[[ Information shown, beginning ]]
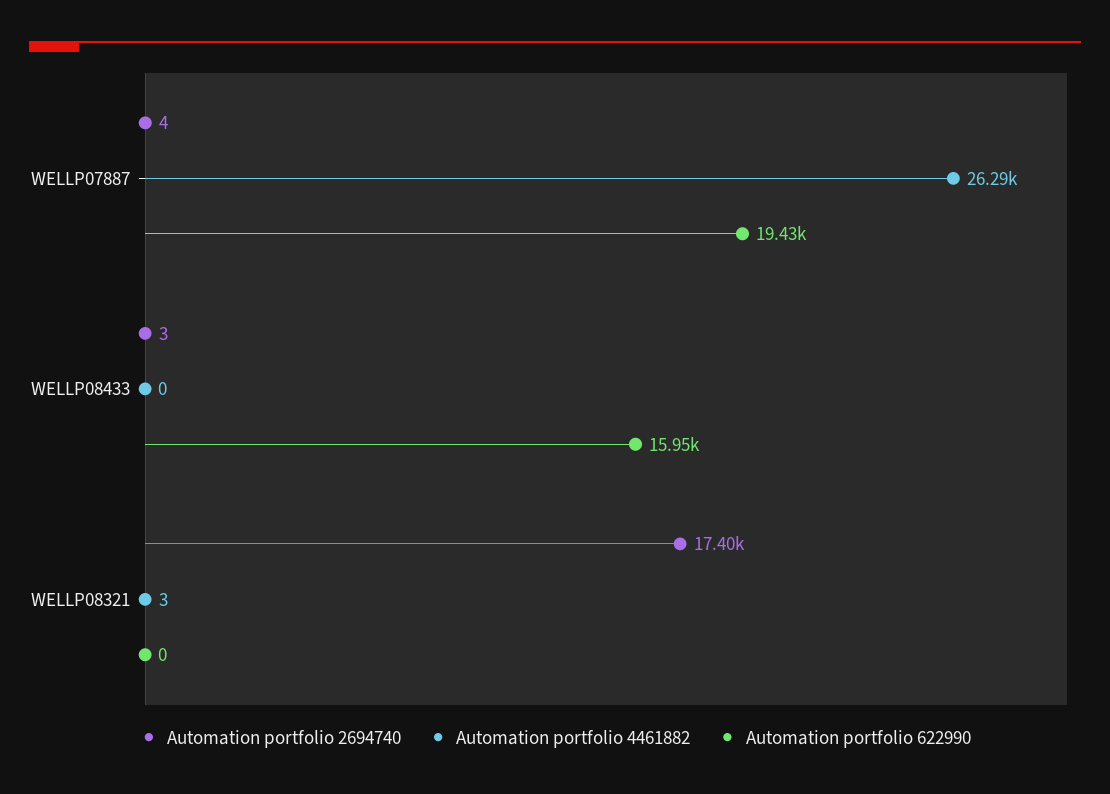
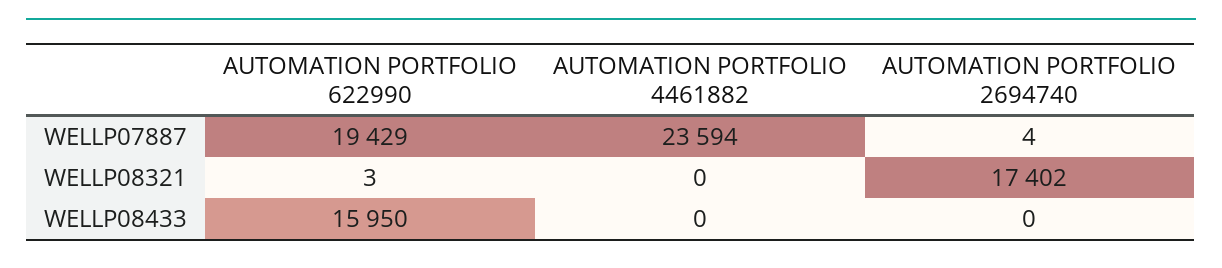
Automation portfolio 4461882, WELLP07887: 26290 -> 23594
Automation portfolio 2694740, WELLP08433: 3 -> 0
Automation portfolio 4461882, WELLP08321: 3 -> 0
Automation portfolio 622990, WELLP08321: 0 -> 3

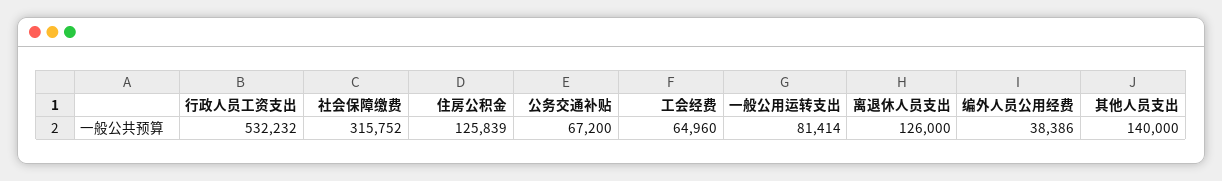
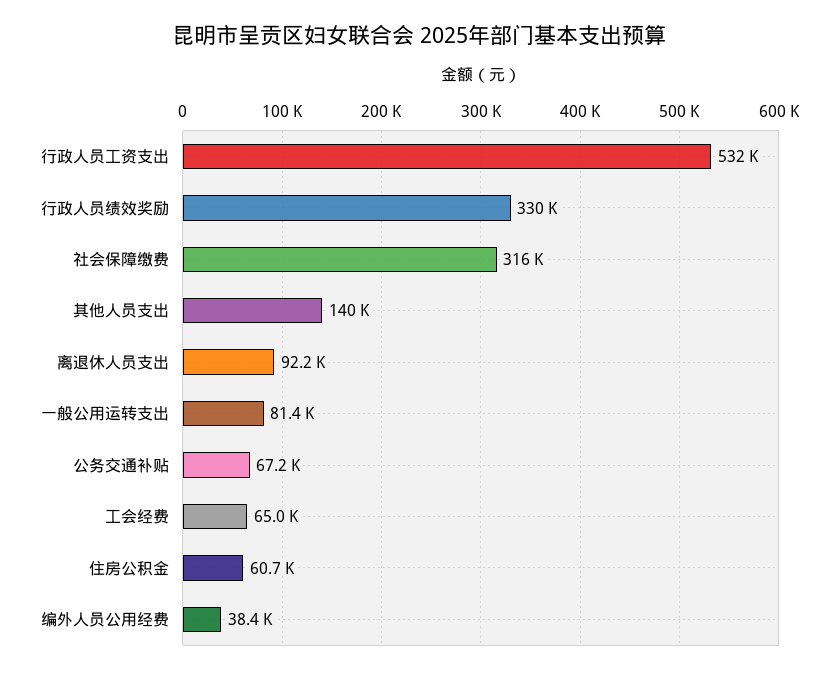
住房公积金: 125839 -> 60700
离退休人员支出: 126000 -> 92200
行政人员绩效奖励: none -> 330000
[[ Information shown, end ]]
To-do item: Retype all entries above verbatim; no pictures belong in the copy.

Your solution:
Automation portfolio 4461882, WELLP07887: 26290 -> 23594
Automation portfolio 2694740, WELLP08433: 3 -> 0
Automation portfolio 4461882, WELLP08321: 3 -> 0
Automation portfolio 622990, WELLP08321: 0 -> 3

住房公积金: 125839 -> 60700
离退休人员支出: 126000 -> 92200
行政人员绩效奖励: none -> 330000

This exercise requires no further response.